A preferred provider organization plan (PPO) consists of a network of doctors, hospitals and other medical providers who contract with your insurance company to provide services to you at a lower cost. While you can go to medical providers outside this network, you’ll pay more for those services.1
What You Need to Know
Using in-network providers will save you money.
You don’t need referrals to see specialists.
You can seek services from medical providers outside the network, but your costs will be higher.
How Does a Preferred Provider Organization Plan Work?
With a PPO plan, insurers negotiate fees with providers to provide services to their members, or subscribers, at reduced rates. These providers are considered “in network.” You can use providers who are out of network, but you’ll pay higher costs based on a schedule of fees designated by the insurance company. Because you have the option to choose providers at any time, you’re not required to choose a primary care doctor. You’re also not required to get a referral when you need to see a specialist. When seeing a medical provider, you likely will pay a copayment per visit. In some cases, you may have to meet your annual deductible before your PPO insurance will pay on your claim.
What Are the Benefits of a Preferred Provider Organization Plan?
The primary benefit of PPO health insurance is that you can choose doctors and providers in or out of network. If you love your doctor but they leave your PPO network, you can continue to see them anyway if you’re willing to pay the increased costs. If you’re traveling and need to see a doctor, it can be easy to find an in-network doctor for your care.
In addition, if you need to see a specialist such as a dermatologist, you won’t need to go to a primary care physician first for a referral.
What’s a PPO?
A PPO plan offers flexibility, so you can get covered medical care even when you’re traveling.
What Are the Drawbacks of a Preferred Provider Organization Plan?
While your costs will be lower from in-network providers, you’ll pay higher premium rates for PPO health insurance. You’ll also likely be required to pay a copayment or coinsurance as part of your claim. With some plans, you may have to pay your annual deductible before your PPO insurance starts to pay claims.
If you see an out-of-network provider, not only will you pay higher rates for services but you also may have to pay upfront and file a claim with your PPO insurance for reimbursement. This could be costly, and you might not get fully reimbursed.
How Does a PPO Plan Differ from an HMO Plan?
Similar to a PPO plan, a health maintenance plan (HMO) also operates with its own network of medical providers. With an HMO plan, you’ll typically pay lower premiums and reduced out-of-pocket expenses. However, you’ll likely be required to choose a primary care physician. If you need to see a specialist, you’ll need to see your primary care physician to get a referral to an in-network specialist. When seeing in-network providers, those providers will file your claim on your behalf for payment, so you don’t have to deal with it. Unless you have an emergency, you won’t get any coverage benefits if you see out-of-network providers.2
How Does a PPO Plan Differ from a POS Plan?
Like a PPO plan, a point of service (POS) plan offers its own network of medical providers, which will provide services at a reduced cost. However, you’re required to have a primary care physician, who will provide any referrals when you need to see a specialist.3 If you want to see a provider outside the network, you can do so at a higher cost.
How Does a PPO Plan Differ from an EPO Plan?
Similar to an HMO, an exclusive provider organization (EPO) plan only covers your medical services if you see providers within the plan’s network. If you see out-of-network providers, you’ll have to pay for those expenses yourself. The exception is emergency treatment, which is covered by your plan.4 However, like a PPO plan, you can see a specialist without a referral.
Out of Network Costs
If you go out of network, you might have to pay upfront and file a claim to get reimbursed later.

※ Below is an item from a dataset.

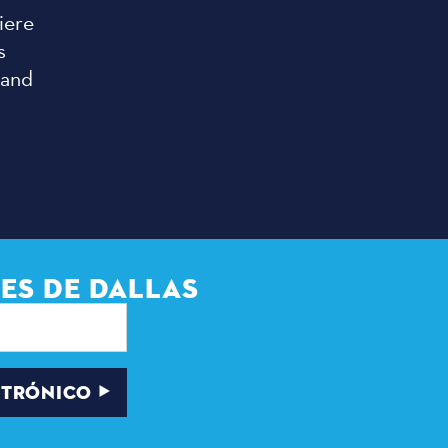
iere
s
 and
ES DE DALLAS
CTRÓNICO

How Much Does a Preferred Provider Organization Plan Cost?
Your premium rates for PPO health insurance vary based on factors such as gender, age and medical history as well as the amount of your annual deductible. PPO plan premiums tend to cost more than other network plans. That’s generally balanced out by the lower rates you’ll pay if you stay in-network.
How Common Are Preferred Provider Organization Plans?

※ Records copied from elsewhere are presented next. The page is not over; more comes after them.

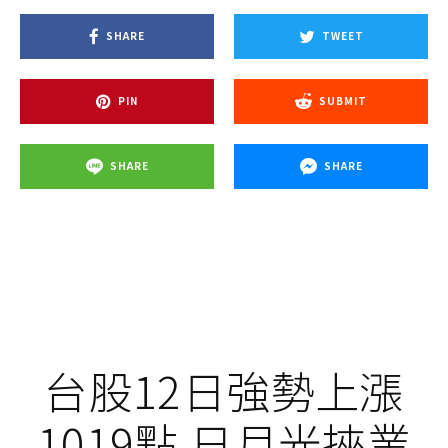
SHARE
TWEET
PIN
SUBMIT
SHARE
SHARE
台股12日強勢上漲
1019點 日月光挾業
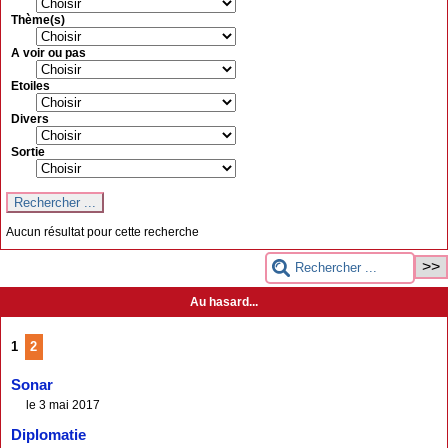
Thème(s)
A voir ou pas
Etoiles
Divers
Sortie
Aucun résultat pour cette recherche
Au hasard...
1
2
Sonar
le 3 mai 2017
Diplomatie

PPO insurance plans continue to be the most common plan type for health insurance. In fact, according to the Kaiser Family Foundation, 44% of covered workers enrolled in a PPO plan in 2019. Only 19% enrolled in an HMO, with 7% enrolled in a POS plan.5
Is a PPO Plan Right for Me?
PPO insurance is a good choice if you seek flexibility in your medical care and can afford to pay for it. If you want to choose the doctors you see, the hospitals you visit and other medical services, a PPO plan allows you to do so. Even services from out-of-network providers will be partially covered, although you’ll pay higher rates.
Not sure whether a PPO plan is the right choice for you? Follow these steps to get more information:
- Check that your medical providers are in the plan’s network.
- Get the details on premium rates, copayments, coinsurance and deductibles to make sure the plan fits your budget.
- Shop around so you can compare costs and benefits.
Whatever health plan you choose, make sure it offers the coverage you need at the price you can afford.